Causes of Generalized Anxiety Disorder

The common Causes of Generalized-anxiety-disorder :

  • Certain disorders, such as an overactive thyroid gland (hyperthyroidism), can produce anxiety, among other signs and symptoms.
  • Having a serious physical illness, such as cancer, can make you anxious. Worrying about the implications of your diagnosis and possible treatment can become excessive and overwhelming.
  • Generalized anxiety disorder appears to run in some families.
  • The cause of GAD is not known, but biological and psychological factors play a role .

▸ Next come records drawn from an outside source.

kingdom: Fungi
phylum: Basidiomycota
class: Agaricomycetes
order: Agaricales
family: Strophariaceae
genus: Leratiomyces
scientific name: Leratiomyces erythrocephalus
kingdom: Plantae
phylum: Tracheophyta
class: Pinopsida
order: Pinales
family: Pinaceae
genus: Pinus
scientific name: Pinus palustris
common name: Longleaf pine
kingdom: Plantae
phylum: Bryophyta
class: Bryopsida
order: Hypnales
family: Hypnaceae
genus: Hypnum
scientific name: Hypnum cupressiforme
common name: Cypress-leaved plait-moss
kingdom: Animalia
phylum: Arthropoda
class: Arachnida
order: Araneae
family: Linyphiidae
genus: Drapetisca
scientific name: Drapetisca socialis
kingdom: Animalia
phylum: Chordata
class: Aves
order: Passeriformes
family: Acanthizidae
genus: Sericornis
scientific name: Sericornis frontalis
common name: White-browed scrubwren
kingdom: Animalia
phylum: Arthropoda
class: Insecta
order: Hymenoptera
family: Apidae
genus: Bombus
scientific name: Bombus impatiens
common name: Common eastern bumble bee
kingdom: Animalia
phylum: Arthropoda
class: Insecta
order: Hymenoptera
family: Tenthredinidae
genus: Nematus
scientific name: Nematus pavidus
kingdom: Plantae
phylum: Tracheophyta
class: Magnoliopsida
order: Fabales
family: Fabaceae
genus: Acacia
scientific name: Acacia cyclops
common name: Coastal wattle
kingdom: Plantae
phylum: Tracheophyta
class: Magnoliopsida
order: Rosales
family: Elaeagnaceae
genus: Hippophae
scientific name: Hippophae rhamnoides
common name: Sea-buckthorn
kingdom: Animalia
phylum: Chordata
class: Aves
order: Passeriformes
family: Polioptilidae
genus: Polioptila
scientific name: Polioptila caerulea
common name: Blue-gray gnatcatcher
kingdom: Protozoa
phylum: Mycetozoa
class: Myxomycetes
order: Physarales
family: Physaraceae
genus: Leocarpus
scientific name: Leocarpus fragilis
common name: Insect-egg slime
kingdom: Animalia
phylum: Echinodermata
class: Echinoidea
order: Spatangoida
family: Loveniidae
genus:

Symptoms of Generalized Anxiety Disorder

Some common Symptoms of Generalized-anxiety-disorder :

  • Restlessness.
  • Difficulty concentrating.
  • Feeling of being keyed up or on edge.
  • Fatigue.
  • Irritability.
  • Being easily fatigued.
  • Muscle tension -- shakiness, headaches.
  • Sleep disturbance (difficulty falling or staying asleep, or restless unsatisfying sleep).
  • Excessive sweating .
  • Stomachache.

Treatment of Generalized Anxiety Disorder

  • Treatment may involve medications (benzodiazepines, buspirone), behavioral approaches (desensitization to the anxiety -producing situation, relaxation techniques), group, family, or couples therapy, and peer support groups.
  • People suffering from anxiety disorders often participate in this type of therapy, in which you learn to recognize and change thought patterns and behaviors that lead to troublesome feelings.
  • Some adolescents may also benefit from treatment with antidepressant or antianxiety medication to help them feel calmer.
  • Treatment recommendations may include cognitive behavioral therapy for the adolescent, with the focus being to help the child or adolescent learn skills to manage his/her anxiety and to help him/her master the situations that contribute to the anxiety.
  • Buspirone appears to be as effective as benzodiazepines and antidepressants in controlling anxiety symptoms. It is slower to take effect (about two-three weeks), but has fewer side effects. In addition, it treats the worry associated with GAD rather than the muscle tension.